=== INSTRUÇÕES ===
a. Responda, com base no excerto do debate parlamentar, às perguntas seguintes:
(i) Quem é apresentado como candidato da demagogia?
(ii) O que comparou o sr. Vaz Preto entre si?
(iii) A que deu o sr. Barros e Sá mais atenção?
b. Indique se cada afirmação concorda com o excerto do debate parlamentar e justifique com as palavras exatas dele:
(i) Mr. Remusat tinha sido ministro dos negócios estrangeiros.
(ii) O sr. Vaz Preto afirma ter analisado as bases a que o digno par se refere.
(iii) O sr. Barros e Sá declara que há contradição entre o que o digno par disse e o que escreveu.
c. Dê seguimento ao excerto do debate parlamentar, começando logo após a última frase apresentada.

=== TEXTO APRESENTADO ===
-------

Porventura, devemos suppor que a assembléa franceza é melhor representada pelo cidadão Baronnet, candidato da demagogia, do que o seria se tivesse sido eleito o antigo ministro dos negocios estrangeiros, mr. Remusat?
O digno par póde dizer que o relator estabelece boas doutrinas, mas que as desconhece quando trata da applicação.
O sr. Vaz Preto: - O que eu disse foi que as bases estabelecidas pela commissão da camara dos senhores deputados existiram só no relatorio e não foram applicadas.
Não tratei de nenhuma d'essas bases a que o digno par se refere, porque não foram as adoptadas; o que fiz foi comparar os circulos uns com os outros, para mostrar a injustiça com que se fez a divisão, e combati as irregularidades que se davam com relação a extensão dos circulos e ao numero dos fogos, a qual variava muito de uns para os outros.
O sr. Barros e Sá: - Não digo que o digno par não tenha rasão; mas eu ouvi o que s. exa. disse, e li o que escreveu; e, se bem eu não queira dizer que ha contradicção da parte do digno par entre o que disse e o que escreveu, é certo, todavia, que eu dei mais attenção ao que li do que ao que ouvi.
O digno par propoz o seguinte:
(Leu.)

-------

=== ENTRADAS FORNECIDAS ===

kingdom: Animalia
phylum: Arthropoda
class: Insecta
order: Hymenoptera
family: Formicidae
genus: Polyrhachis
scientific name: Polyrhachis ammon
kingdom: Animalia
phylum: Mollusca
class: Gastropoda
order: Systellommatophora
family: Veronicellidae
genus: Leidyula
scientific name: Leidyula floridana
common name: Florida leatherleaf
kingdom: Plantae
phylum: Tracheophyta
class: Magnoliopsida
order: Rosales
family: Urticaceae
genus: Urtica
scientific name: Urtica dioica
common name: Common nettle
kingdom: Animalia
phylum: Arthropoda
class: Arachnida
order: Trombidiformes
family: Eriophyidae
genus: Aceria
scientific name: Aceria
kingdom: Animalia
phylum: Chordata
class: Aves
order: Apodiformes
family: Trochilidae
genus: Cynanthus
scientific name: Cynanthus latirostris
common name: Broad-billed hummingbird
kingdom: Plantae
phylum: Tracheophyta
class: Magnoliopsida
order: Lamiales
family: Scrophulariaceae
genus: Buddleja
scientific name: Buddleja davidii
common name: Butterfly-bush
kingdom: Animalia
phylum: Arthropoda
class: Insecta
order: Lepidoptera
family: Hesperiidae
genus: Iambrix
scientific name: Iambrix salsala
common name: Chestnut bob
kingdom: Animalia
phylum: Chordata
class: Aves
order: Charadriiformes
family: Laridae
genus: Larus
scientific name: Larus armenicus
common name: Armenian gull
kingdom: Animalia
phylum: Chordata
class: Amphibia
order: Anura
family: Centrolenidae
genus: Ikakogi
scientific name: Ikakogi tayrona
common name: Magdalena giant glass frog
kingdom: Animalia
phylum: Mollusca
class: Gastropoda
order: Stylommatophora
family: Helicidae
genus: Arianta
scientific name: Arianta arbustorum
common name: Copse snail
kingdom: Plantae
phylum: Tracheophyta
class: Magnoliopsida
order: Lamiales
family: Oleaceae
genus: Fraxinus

-------

=== RESPOSTAS POR TAREFA ===
a.
(i) O cidadão Baronnet.
(ii) Os círculos, uns com os outros.
(iii) Ao que leu, mais do que ao que ouviu.

b.
(i) Sim: "o antigo ministro dos negocios estrangeiros, mr. Remusat".
(ii) Não: "Não tratei de nenhuma d'essas bases a que o digno par se refere".
(iii) Não: "se bem eu não queira dizer que ha contradicção da parte do digno par entre o que disse e o que escreveu".

c.
Já se vê que s. exa. queria que se tomasse por base o numero de fogos, pelo menos é o que deprehendo d'esta sua proposta, que é a nona, que vem no parecer.
O sr. Vaz Preto: - O que eu queria era que houvesse harmonia na circumscripção, para não ficarem uns circulos com 12:000 fogos e outros com menos de 5:000.
O sr. Barros e Sã: - Em todo o caso o numero dos fogos e a extensão das comarcas não podem ser os unicos elementos que ha a attender n'uma circumscripção eleitoral. É preciso attender tambem aos interesses das localidades, á afimidade dos povos, aos meios de communicação, e a outras condições que repugnam á idéa de um elemento exclusivo, o da população, como base da divisão eleitoral.
O digno par, a proposito da divisão dos circulos, disse que entendia que essa divisão era um escandalo inaudito. Ora, eu antes de fallar nas questões costumo informar-me das cousas, e se me engano ou venho a errar, não é por falta de trabalho para alcançar a verdade.
Tenho aqui o mappa do circulo de Castello Branco. Examinei a divisão do projecto, e, combinando-a com a planta que tenho presente, convenci-me que se essa divisão não era perfeita tornava-se comtudo difficil arranjar outra melhor.
O mappa está aqui, e offereço-o á consideração dos dignos pares que o quizerem examinar.
O sr. Vaz Preto disse que no districto de Castello Branco a circumscripção foi feita não se attendendo ao numero de fogos, e entendia que fôra viciada a base adoptada para essa circumscripção. S. exa. faz-nos de certo a justiça de acreditar que nem eu, nem os outros membros da commissão eramos capazes de viciar a base da divisão.
O sr. Vaz Preto: - Apoiado.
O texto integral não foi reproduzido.